(Beginning of MATERIAL FOR THE TASK)
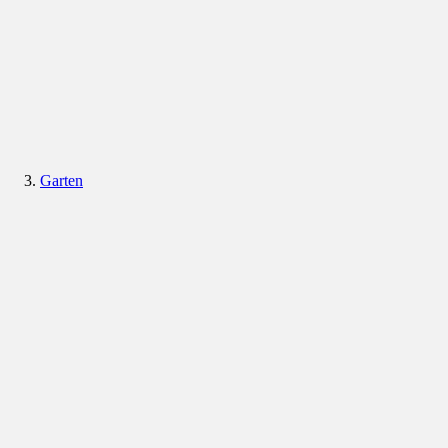
Garten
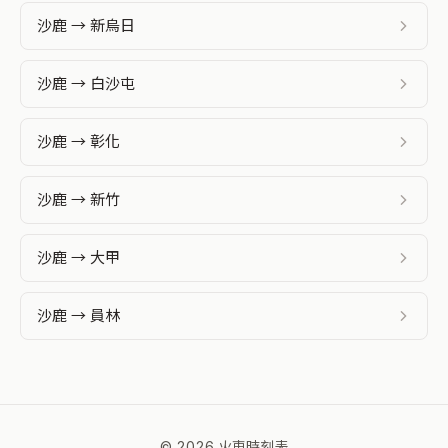
沙鹿 → 新烏日
沙鹿 → 白沙屯
沙鹿 → 彰化
沙鹿 → 新竹
沙鹿 → 大甲
沙鹿 → 員林
© 2026 火車時刻表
(End of MATERIAL FOR THE TASK)
Set down every entry above without alteration, but print no images.

▶ [SOLUTION]:
Garten
沙鹿 → 新烏日
沙鹿 → 白沙屯
沙鹿 → 彰化
沙鹿 → 新竹
沙鹿 → 大甲
沙鹿 → 員林
© 2026 火車時刻表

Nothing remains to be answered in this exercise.